Rendered images with their source text:
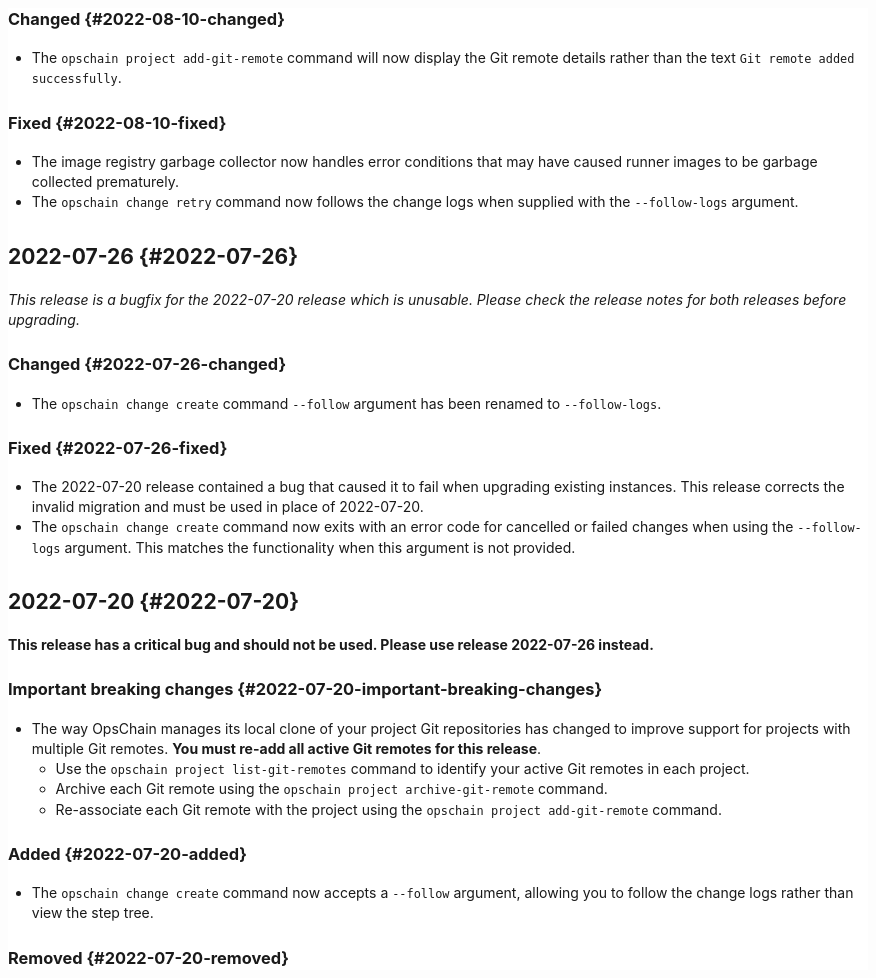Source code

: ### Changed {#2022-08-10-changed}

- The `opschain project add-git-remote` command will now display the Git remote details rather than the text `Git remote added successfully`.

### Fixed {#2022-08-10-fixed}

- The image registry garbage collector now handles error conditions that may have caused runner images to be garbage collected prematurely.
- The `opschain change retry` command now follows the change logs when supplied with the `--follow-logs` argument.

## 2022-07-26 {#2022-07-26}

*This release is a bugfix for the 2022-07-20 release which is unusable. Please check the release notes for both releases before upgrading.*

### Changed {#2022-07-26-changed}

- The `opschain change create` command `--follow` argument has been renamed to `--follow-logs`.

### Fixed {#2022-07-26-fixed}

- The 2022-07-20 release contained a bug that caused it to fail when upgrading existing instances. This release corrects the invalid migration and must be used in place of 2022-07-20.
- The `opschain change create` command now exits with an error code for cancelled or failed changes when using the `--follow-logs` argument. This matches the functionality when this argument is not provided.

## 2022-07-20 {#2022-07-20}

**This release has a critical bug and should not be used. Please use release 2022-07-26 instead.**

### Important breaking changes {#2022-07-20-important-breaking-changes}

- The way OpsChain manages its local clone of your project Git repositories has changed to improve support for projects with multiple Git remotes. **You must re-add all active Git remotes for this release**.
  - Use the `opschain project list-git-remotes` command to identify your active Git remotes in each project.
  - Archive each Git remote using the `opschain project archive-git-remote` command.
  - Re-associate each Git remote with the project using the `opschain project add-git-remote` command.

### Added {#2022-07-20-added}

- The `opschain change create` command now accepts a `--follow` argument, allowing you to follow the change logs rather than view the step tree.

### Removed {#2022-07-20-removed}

EXERCISE GOAL -> Render the records above as a Markdown table with the columns "Row" and "Line," giving each non-blank line its own row number. Omit blank lines and leave the pictures out.

YOUR SOLUTION ->
| Row | Line |
|---|---|
| 1 | Source code |
| 2 | : ### Changed {#2022-08-10-changed} |
| 3 | - The `opschain project add-git-remote` command will now display the Git remote details rather than the text `Git remote added successfully`. |
| 4 | ### Fixed {#2022-08-10-fixed} |
| 5 | - The image registry garbage collector now handles error conditions that may have caused runner images to be garbage collected prematurely. |
| 6 | - The `opschain change retry` command now follows the change logs when supplied with the `--follow-logs` argument. |
| 7 | ## 2022-07-26 {#2022-07-26} |
| 8 | *This release is a bugfix for the 2022-07-20 release which is unusable. Please check the release notes for both releases before upgrading.* |
| 9 | ### Changed {#2022-07-26-changed} |
| 10 | - The `opschain change create` command `--follow` argument has been renamed to `--follow-logs`. |
| 11 | ### Fixed {#2022-07-26-fixed} |
| 12 | - The 2022-07-20 release contained a bug that caused it to fail when upgrading existing instances. This release corrects the invalid migration and must be used in place of 2022-07-20. |
| 13 | - The `opschain change create` command now exits with an error code for cancelled or failed changes when using the `--follow-logs` argument. This matches the functionality when this argument is not provided. |
| 14 | ## 2022-07-20 {#2022-07-20} |
| 15 | **This release has a critical bug and should not be used. Please use release 2022-07-26 instead.** |
| 16 | ### Important breaking changes {#2022-07-20-important-breaking-changes} |
| 17 | - The way OpsChain manages its local clone of your project Git repositories has changed to improve support for projects with multiple Git remotes. **You must re-add all active Git remotes for this release**. |
| 18 |   - Use the `opschain project list-git-remotes` command to identify your active Git remotes in each project. |
| 19 |   - Archive each Git remote using the `opschain project archive-git-remote` command. |
| 20 |   - Re-associate each Git remote with the project using the `opschain project add-git-remote` command. |
| 21 | ### Added {#2022-07-20-added} |
| 22 | - The `opschain change create` command now accepts a `--follow` argument, allowing you to follow the change logs rather than view the step tree. |
| 23 | ### Removed {#2022-07-20-removed} |